Im Anschluss an den Vortrag von Herrn Filges ergreife ich die Gelegenheit, um im Rahmen des öffentlichen Teils unserer Mitgliederversammlung einige Punkte anzusprechen, die auch außerhalb des Kreises unserer Mitglieder Gehör finden sollten.

Wir sind Herrn Dr.

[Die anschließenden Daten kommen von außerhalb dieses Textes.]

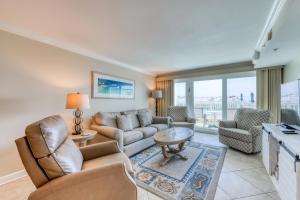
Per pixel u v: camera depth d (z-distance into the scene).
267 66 3.52
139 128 3.53
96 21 1.94
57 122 1.44
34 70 2.32
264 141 2.27
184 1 1.55
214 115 4.73
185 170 2.23
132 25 2.04
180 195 1.67
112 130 2.58
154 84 5.41
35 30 2.19
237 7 1.66
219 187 1.81
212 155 2.80
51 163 1.08
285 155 1.41
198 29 2.17
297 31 1.76
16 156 2.12
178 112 4.57
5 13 1.75
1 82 2.00
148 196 1.66
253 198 1.61
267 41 2.19
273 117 3.49
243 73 4.11
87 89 3.14
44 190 1.03
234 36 2.41
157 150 3.13
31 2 1.54
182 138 2.48
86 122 3.10
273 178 1.84
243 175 2.09
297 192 1.15
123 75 4.12
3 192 1.80
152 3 1.58
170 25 2.05
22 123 2.18
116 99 3.86
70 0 1.52
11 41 2.08
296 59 2.77
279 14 1.65
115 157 1.75
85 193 1.11
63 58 2.71
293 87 1.82
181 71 4.96
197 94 5.01
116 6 1.62
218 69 4.27
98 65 3.40
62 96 2.69
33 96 2.30
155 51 3.10
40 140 1.08
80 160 1.53
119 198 1.22
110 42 2.63
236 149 3.08
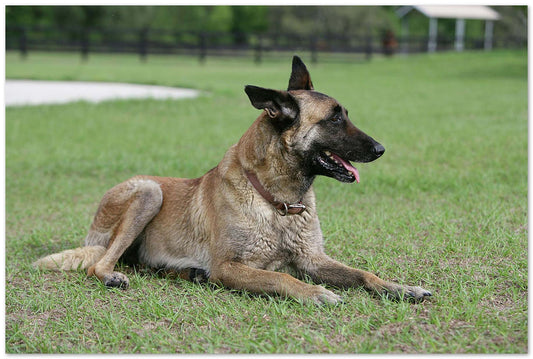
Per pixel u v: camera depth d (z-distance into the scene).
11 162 10.84
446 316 3.89
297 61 5.14
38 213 7.75
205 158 10.72
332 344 3.64
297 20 71.81
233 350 3.62
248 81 24.48
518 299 4.28
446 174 9.02
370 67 33.53
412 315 4.02
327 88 22.48
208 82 24.02
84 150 11.86
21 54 38.50
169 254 5.26
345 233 6.23
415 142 11.82
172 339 3.77
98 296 4.56
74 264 5.26
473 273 4.84
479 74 27.98
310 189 4.99
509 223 6.43
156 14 63.53
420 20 66.44
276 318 3.98
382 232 6.19
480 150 10.69
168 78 25.70
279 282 4.38
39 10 55.78
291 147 4.66
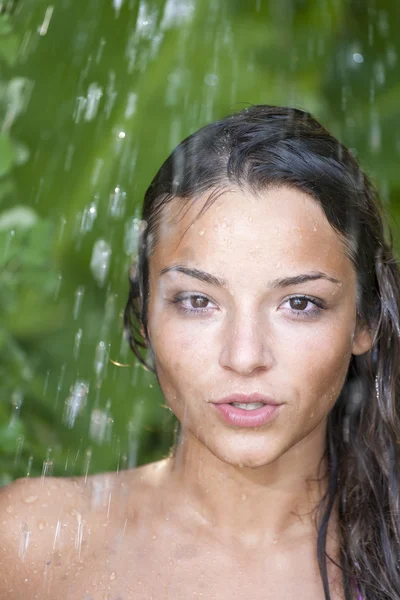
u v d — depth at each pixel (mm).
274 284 1918
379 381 2336
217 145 2002
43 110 4230
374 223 2252
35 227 2982
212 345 1941
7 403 3328
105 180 4223
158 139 4285
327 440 2295
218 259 1928
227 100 4449
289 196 1956
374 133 5148
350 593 2107
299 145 2012
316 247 1954
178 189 2010
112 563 2098
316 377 1956
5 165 2807
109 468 3713
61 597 2082
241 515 2115
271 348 1925
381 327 2291
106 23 4312
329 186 2004
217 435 1961
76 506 2199
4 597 2123
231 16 4762
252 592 2053
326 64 5340
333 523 2215
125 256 4184
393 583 2188
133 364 3973
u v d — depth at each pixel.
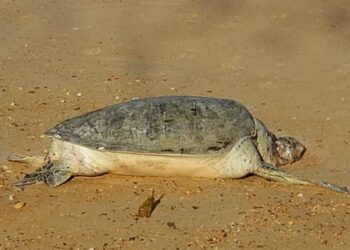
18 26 6.05
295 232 3.40
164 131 3.68
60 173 3.74
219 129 3.71
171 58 5.49
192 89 4.95
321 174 3.88
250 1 6.62
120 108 3.76
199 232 3.40
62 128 3.78
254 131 3.80
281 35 5.89
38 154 4.06
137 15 6.32
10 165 3.95
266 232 3.40
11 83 5.00
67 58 5.46
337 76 5.16
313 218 3.50
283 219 3.48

Filges nicht nur deshalb zu Dank verpflichtet, weil er überhaupt bereit war, sich der Mühe eines Referats zu unterziehen, sondern vor allem auch wegen des von ihm gewählten Themas.

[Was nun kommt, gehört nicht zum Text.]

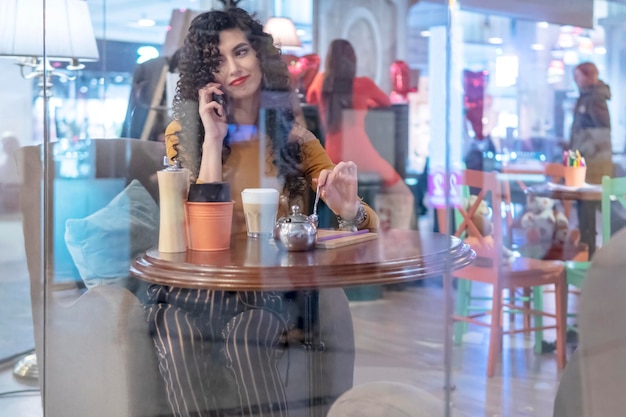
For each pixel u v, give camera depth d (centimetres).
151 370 121
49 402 143
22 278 152
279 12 355
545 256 184
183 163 139
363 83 273
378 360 112
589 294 86
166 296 122
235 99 145
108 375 125
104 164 145
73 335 135
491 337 153
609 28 380
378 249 130
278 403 112
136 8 212
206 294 119
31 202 149
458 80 386
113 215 135
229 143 142
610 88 341
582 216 200
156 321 121
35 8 197
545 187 241
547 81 411
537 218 208
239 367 115
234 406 114
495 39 428
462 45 415
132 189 139
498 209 208
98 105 170
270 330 118
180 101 146
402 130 257
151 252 127
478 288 180
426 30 401
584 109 320
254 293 118
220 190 127
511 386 125
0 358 154
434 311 127
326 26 393
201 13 165
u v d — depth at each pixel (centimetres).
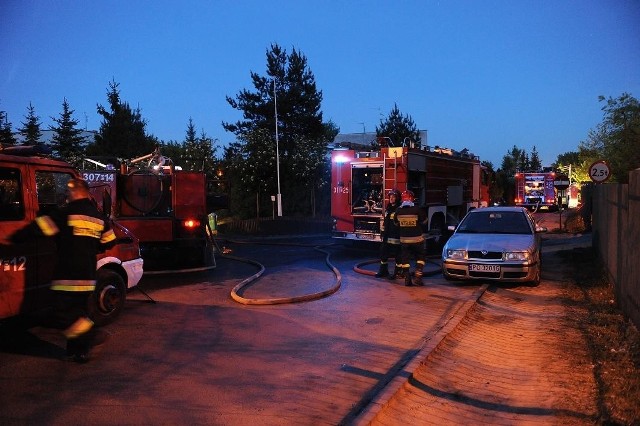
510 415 479
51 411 447
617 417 450
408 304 885
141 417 440
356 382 533
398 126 3475
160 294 949
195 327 723
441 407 495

So wie der Beruf des Rechtsanwalts einem starken Wandel ausgesetzt war und noch immer mit stets neuen Anforderungen ist, so gilt dies auch – wenn auch vielleicht nicht in demselben Umfange und mit derselben Geschwindigkeit – für die Tätigkeit der Gerichte und Staatsanwaltschaften.

Alle, die bereits einige Jahre im Rahmen der Gerichtsbarkeit und der Staatsanwaltschaften gearbeitet haben, werden rückschauend feststellen, dass sich ihr Arbeitsalltag mehr oder weniger erheblich gegenüber früheren Zeiten verändert hat.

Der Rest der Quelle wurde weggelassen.